▸ **Provided records**:
—————

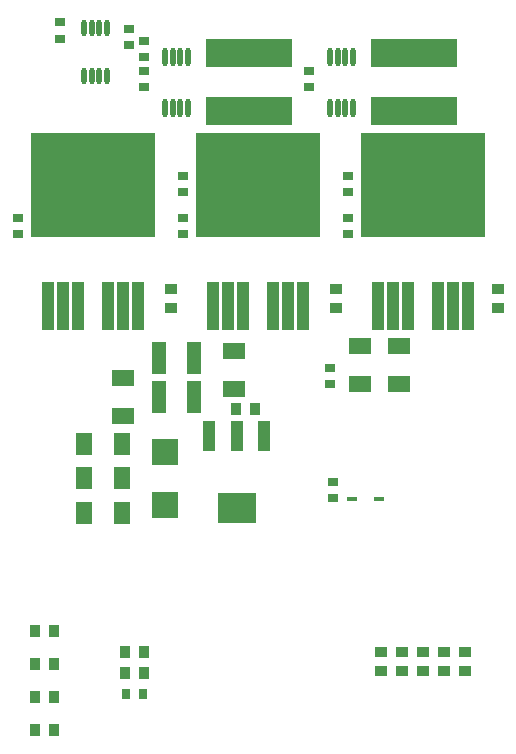
<source format=gbp>
G04 Layer_Color=128*
%FSAX24Y24*%
%MOIN*%
G70*
G01*
G75*
%ADD12R,0.0354X0.0276*%
%ADD13R,0.0394X0.0354*%
%ADD15R,0.0354X0.0394*%
%ADD24R,0.0413X0.1634*%
%ADD25R,0.4173X0.3465*%
%ADD40O,0.0177X0.0551*%
%ADD41R,0.0335X0.0157*%
%ADD42R,0.0276X0.0354*%
%ADD43R,0.0453X0.1063*%
%ADD44R,0.0748X0.0532*%
%ADD45R,0.1299X0.0984*%
%ADD46R,0.0394X0.0984*%
%ADD47R,0.0906X0.0906*%
%ADD48R,0.2906X0.0961*%
%ADD49O,0.0177X0.0630*%
%ADD50R,0.0532X0.0748*%
D12*
X053600Y040504D02*
D03*
Y039953D02*
D03*
X055900Y039724D02*
D03*
Y040276D02*
D03*
X056400Y039876D02*
D03*
Y039324D02*
D03*
X062700Y024624D02*
D03*
Y025176D02*
D03*
X056400Y038324D02*
D03*
Y038876D02*
D03*
X061900Y038324D02*
D03*
Y038876D02*
D03*
X063200Y033976D02*
D03*
Y033424D02*
D03*
X063200Y034824D02*
D03*
Y035376D02*
D03*
X057700Y033976D02*
D03*
Y033424D02*
D03*
X057700Y034824D02*
D03*
Y035376D02*
D03*
X052200Y033976D02*
D03*
Y033424D02*
D03*
X062600Y028424D02*
D03*
Y028976D02*
D03*
D13*
X068200Y030985D02*
D03*
Y031615D02*
D03*
X057300Y030985D02*
D03*
Y031615D02*
D03*
X062800Y030985D02*
D03*
Y031615D02*
D03*
X064300Y019515D02*
D03*
Y018885D02*
D03*
X065000Y019515D02*
D03*
Y018885D02*
D03*
X065700Y019515D02*
D03*
Y018885D02*
D03*
X066400Y019515D02*
D03*
Y018885D02*
D03*
X067100Y019515D02*
D03*
Y018885D02*
D03*
D15*
X052785Y020200D02*
D03*
X053415D02*
D03*
X052785Y019100D02*
D03*
X053415D02*
D03*
X052785Y018000D02*
D03*
X053415D02*
D03*
X052785Y016900D02*
D03*
X053415D02*
D03*
X055785Y019500D02*
D03*
X056415D02*
D03*
X056415Y018800D02*
D03*
X055785D02*
D03*
X059477Y027600D02*
D03*
X060107D02*
D03*
D24*
X061700Y031039D02*
D03*
X061200D02*
D03*
X060700D02*
D03*
X059700D02*
D03*
X059200D02*
D03*
X058700D02*
D03*
X064200D02*
D03*
X064700D02*
D03*
X065200D02*
D03*
X066200D02*
D03*
X066700D02*
D03*
X067200D02*
D03*
X053200D02*
D03*
X053700D02*
D03*
X054200D02*
D03*
X055200D02*
D03*
X055700D02*
D03*
X056200D02*
D03*
D25*
X060200Y035055D02*
D03*
X065700D02*
D03*
X054700D02*
D03*
D40*
X055184Y038693D02*
D03*
X054928D02*
D03*
X054672D02*
D03*
X054416D02*
D03*
X055184Y040307D02*
D03*
X054928D02*
D03*
X054672D02*
D03*
X054416D02*
D03*
D41*
X064263Y024600D02*
D03*
X063337D02*
D03*
D42*
X055824Y018100D02*
D03*
X056376D02*
D03*
D43*
X056909Y029300D02*
D03*
X058091D02*
D03*
X056909Y028000D02*
D03*
X058091D02*
D03*
D44*
X059400Y028270D02*
D03*
Y029530D02*
D03*
X063600Y029700D02*
D03*
Y028440D02*
D03*
X064900Y029700D02*
D03*
Y028440D02*
D03*
X055700Y028630D02*
D03*
Y027370D02*
D03*
D45*
X059500Y024299D02*
D03*
D46*
X060406Y026701D02*
D03*
X059500D02*
D03*
X058594D02*
D03*
D47*
X057100Y024414D02*
D03*
Y026186D02*
D03*
D48*
X065400Y039476D02*
D03*
Y037524D02*
D03*
X059900Y039476D02*
D03*
Y037524D02*
D03*
D49*
X057884Y037654D02*
D03*
X057628D02*
D03*
X057372D02*
D03*
X057116D02*
D03*
X057884Y039346D02*
D03*
X057628D02*
D03*
X057372D02*
D03*
X057116D02*
D03*
X063384Y037654D02*
D03*
X063128D02*
D03*
X062872D02*
D03*
X062616D02*
D03*
X063384Y039346D02*
D03*
X063128D02*
D03*
X062872D02*
D03*
X062616D02*
D03*
D50*
X054420Y024150D02*
D03*
X055680D02*
D03*
X054420Y026450D02*
D03*
X055680D02*
D03*
X054420Y025300D02*
D03*
X055680D02*
D03*
M02*

</source>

—————

▸ **The task**: Word for word, copy all the entries above, but with no pictures.

▸ **Exercise result**:
<source format=gbp>
G04 Layer_Color=128*
%FSAX24Y24*%
%MOIN*%
G70*
G01*
G75*
%ADD12R,0.0354X0.0276*%
%ADD13R,0.0394X0.0354*%
%ADD15R,0.0354X0.0394*%
%ADD24R,0.0413X0.1634*%
%ADD25R,0.4173X0.3465*%
%ADD40O,0.0177X0.0551*%
%ADD41R,0.0335X0.0157*%
%ADD42R,0.0276X0.0354*%
%ADD43R,0.0453X0.1063*%
%ADD44R,0.0748X0.0532*%
%ADD45R,0.1299X0.0984*%
%ADD46R,0.0394X0.0984*%
%ADD47R,0.0906X0.0906*%
%ADD48R,0.2906X0.0961*%
%ADD49O,0.0177X0.0630*%
%ADD50R,0.0532X0.0748*%
D12*
X053600Y040504D02*
D03*
Y039953D02*
D03*
X055900Y039724D02*
D03*
Y040276D02*
D03*
X056400Y039876D02*
D03*
Y039324D02*
D03*
X062700Y024624D02*
D03*
Y025176D02*
D03*
X056400Y038324D02*
D03*
Y038876D02*
D03*
X061900Y038324D02*
D03*
Y038876D02*
D03*
X063200Y033976D02*
D03*
Y033424D02*
D03*
X063200Y034824D02*
D03*
Y035376D02*
D03*
X057700Y033976D02*
D03*
Y033424D02*
D03*
X057700Y034824D02*
D03*
Y035376D02*
D03*
X052200Y033976D02*
D03*
Y033424D02*
D03*
X062600Y028424D02*
D03*
Y028976D02*
D03*
D13*
X068200Y030985D02*
D03*
Y031615D02*
D03*
X057300Y030985D02*
D03*
Y031615D02*
D03*
X062800Y030985D02*
D03*
Y031615D02*
D03*
X064300Y019515D02*
D03*
Y018885D02*
D03*
X065000Y019515D02*
D03*
Y018885D02*
D03*
X065700Y019515D02*
D03*
Y018885D02*
D03*
X066400Y019515D02*
D03*
Y018885D02*
D03*
X067100Y019515D02*
D03*
Y018885D02*
D03*
D15*
X052785Y020200D02*
D03*
X053415D02*
D03*
X052785Y019100D02*
D03*
X053415D02*
D03*
X052785Y018000D02*
D03*
X053415D02*
D03*
X052785Y016900D02*
D03*
X053415D02*
D03*
X055785Y019500D02*
D03*
X056415D02*
D03*
X056415Y018800D02*
D03*
X055785D02*
D03*
X059477Y027600D02*
D03*
X060107D02*
D03*
D24*
X061700Y031039D02*
D03*
X061200D02*
D03*
X060700D02*
D03*
X059700D02*
D03*
X059200D02*
D03*
X058700D02*
D03*
X064200D02*
D03*
X064700D02*
D03*
X065200D02*
D03*
X066200D02*
D03*
X066700D02*
D03*
X067200D02*
D03*
X053200D02*
D03*
X053700D02*
D03*
X054200D02*
D03*
X055200D02*
D03*
X055700D02*
D03*
X056200D02*
D03*
D25*
X060200Y035055D02*
D03*
X065700D02*
D03*
X054700D02*
D03*
D40*
X055184Y038693D02*
D03*
X054928D02*
D03*
X054672D02*
D03*
X054416D02*
D03*
X055184Y040307D02*
D03*
X054928D02*
D03*
X054672D02*
D03*
X054416D02*
D03*
D41*
X064263Y024600D02*
D03*
X063337D02*
D03*
D42*
X055824Y018100D02*
D03*
X056376D02*
D03*
D43*
X056909Y029300D02*
D03*
X058091D02*
D03*
X056909Y028000D02*
D03*
X058091D02*
D03*
D44*
X059400Y028270D02*
D03*
Y029530D02*
D03*
X063600Y029700D02*
D03*
Y028440D02*
D03*
X064900Y029700D02*
D03*
Y028440D02*
D03*
X055700Y028630D02*
D03*
Y027370D02*
D03*
D45*
X059500Y024299D02*
D03*
D46*
X060406Y026701D02*
D03*
X059500D02*
D03*
X058594D02*
D03*
D47*
X057100Y024414D02*
D03*
Y026186D02*
D03*
D48*
X065400Y039476D02*
D03*
Y037524D02*
D03*
X059900Y039476D02*
D03*
Y037524D02*
D03*
D49*
X057884Y037654D02*
D03*
X057628D02*
D03*
X057372D02*
D03*
X057116D02*
D03*
X057884Y039346D02*
D03*
X057628D02*
D03*
X057372D02*
D03*
X057116D02*
D03*
X063384Y037654D02*
D03*
X063128D02*
D03*
X062872D02*
D03*
X062616D02*
D03*
X063384Y039346D02*
D03*
X063128D02*
D03*
X062872D02*
D03*
X062616D02*
D03*
D50*
X054420Y024150D02*
D03*
X055680D02*
D03*
X054420Y026450D02*
D03*
X055680D02*
D03*
X054420Y025300D02*
D03*
X055680D02*
D03*
M02*

</source>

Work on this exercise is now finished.